What to do
Go to the line that contains "hfov_deg: 27.0". Restate that line and each one after it exactly, through the end of the records, without pictures.

(Stored dataset items)
+++
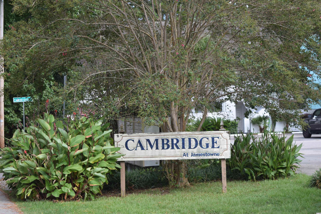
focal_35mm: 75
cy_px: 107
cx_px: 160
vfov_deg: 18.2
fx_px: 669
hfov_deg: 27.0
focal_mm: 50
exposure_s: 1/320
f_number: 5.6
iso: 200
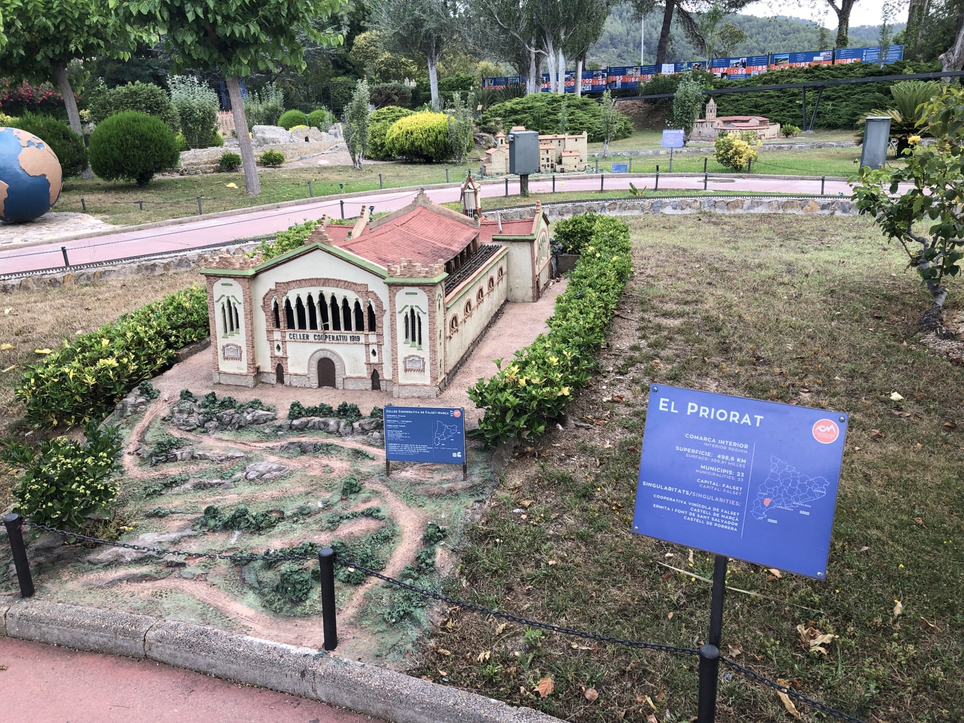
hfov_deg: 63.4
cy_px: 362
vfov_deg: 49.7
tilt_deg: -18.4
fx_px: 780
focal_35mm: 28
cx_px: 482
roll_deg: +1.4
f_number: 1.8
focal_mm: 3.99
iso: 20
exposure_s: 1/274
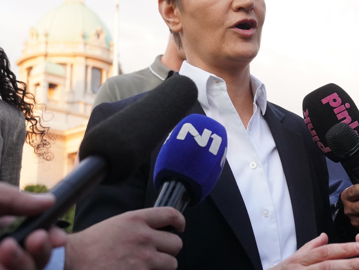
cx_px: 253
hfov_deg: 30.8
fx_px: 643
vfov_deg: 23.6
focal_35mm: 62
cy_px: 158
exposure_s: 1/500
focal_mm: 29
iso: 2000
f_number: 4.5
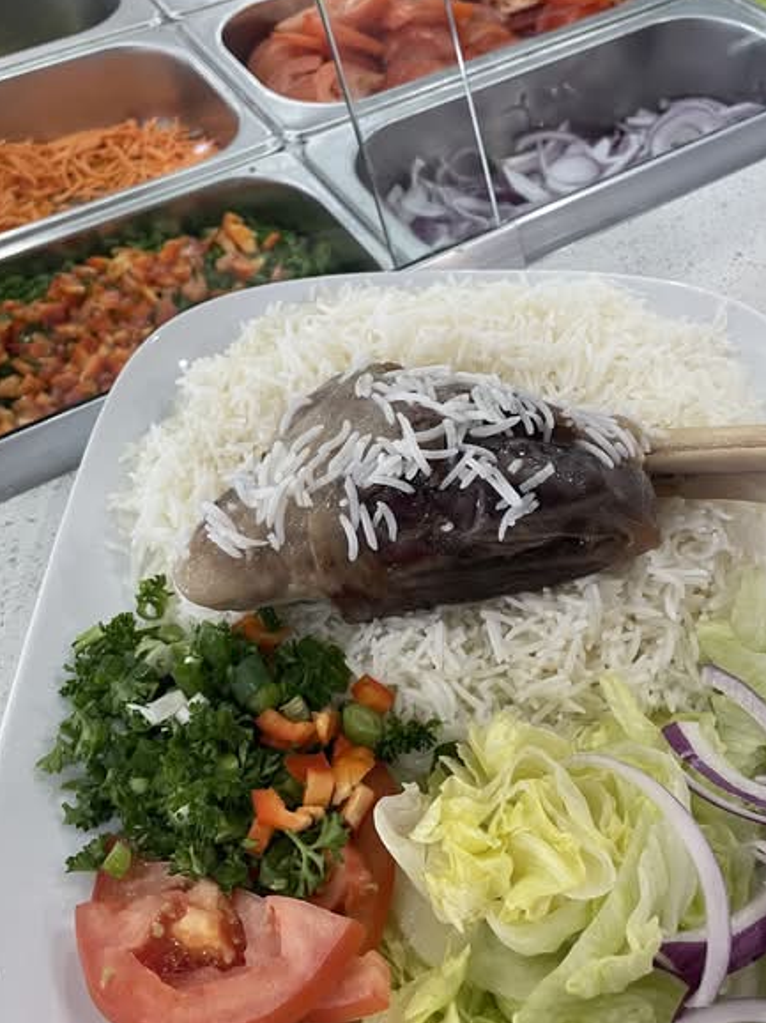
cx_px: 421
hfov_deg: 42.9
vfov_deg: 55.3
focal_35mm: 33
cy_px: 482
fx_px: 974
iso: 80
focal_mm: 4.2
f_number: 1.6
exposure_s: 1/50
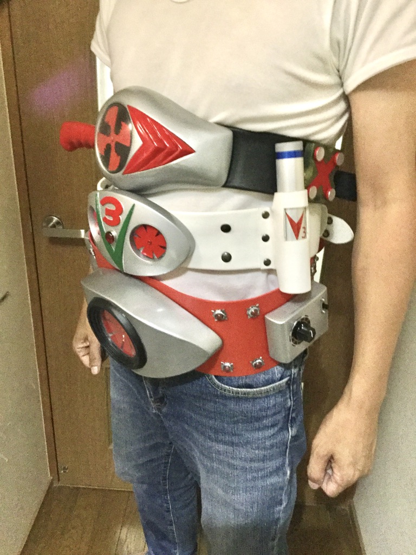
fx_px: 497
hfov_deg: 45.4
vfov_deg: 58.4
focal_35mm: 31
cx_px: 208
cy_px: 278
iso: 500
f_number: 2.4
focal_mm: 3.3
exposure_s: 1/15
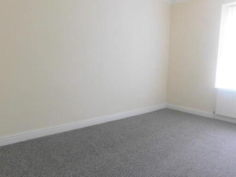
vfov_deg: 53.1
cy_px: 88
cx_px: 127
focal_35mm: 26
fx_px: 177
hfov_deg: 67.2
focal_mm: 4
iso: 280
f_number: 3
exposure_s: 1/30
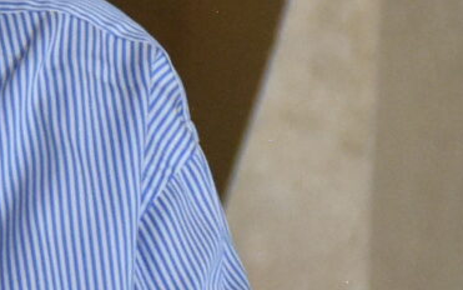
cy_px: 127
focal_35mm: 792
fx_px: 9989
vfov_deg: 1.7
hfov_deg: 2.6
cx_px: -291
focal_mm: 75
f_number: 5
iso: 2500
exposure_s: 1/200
+++
Exercise answer
hfov_deg: 27.0
focal_mm: 50
exposure_s: 1/320
f_number: 5.6
iso: 200
hfov_deg: 63.4
cy_px: 362
vfov_deg: 49.7
tilt_deg: -18.4
fx_px: 780
focal_35mm: 28
cx_px: 482
roll_deg: +1.4
f_number: 1.8
focal_mm: 3.99
iso: 20
exposure_s: 1/274
cx_px: 253
hfov_deg: 30.8
fx_px: 643
vfov_deg: 23.6
focal_35mm: 62
cy_px: 158
exposure_s: 1/500
focal_mm: 29
iso: 2000
f_number: 4.5
cx_px: 421
hfov_deg: 42.9
vfov_deg: 55.3
focal_35mm: 33
cy_px: 482
fx_px: 974
iso: 80
focal_mm: 4.2
f_number: 1.6
exposure_s: 1/50
fx_px: 497
hfov_deg: 45.4
vfov_deg: 58.4
focal_35mm: 31
cx_px: 208
cy_px: 278
iso: 500
f_number: 2.4
focal_mm: 3.3
exposure_s: 1/15
vfov_deg: 53.1
cy_px: 88
cx_px: 127
focal_35mm: 26
fx_px: 177
hfov_deg: 67.2
focal_mm: 4
iso: 280
f_number: 3
exposure_s: 1/30
cy_px: 127
focal_35mm: 792
fx_px: 9989
vfov_deg: 1.7
hfov_deg: 2.6
cx_px: -291
focal_mm: 75
f_number: 5
iso: 2500
exposure_s: 1/200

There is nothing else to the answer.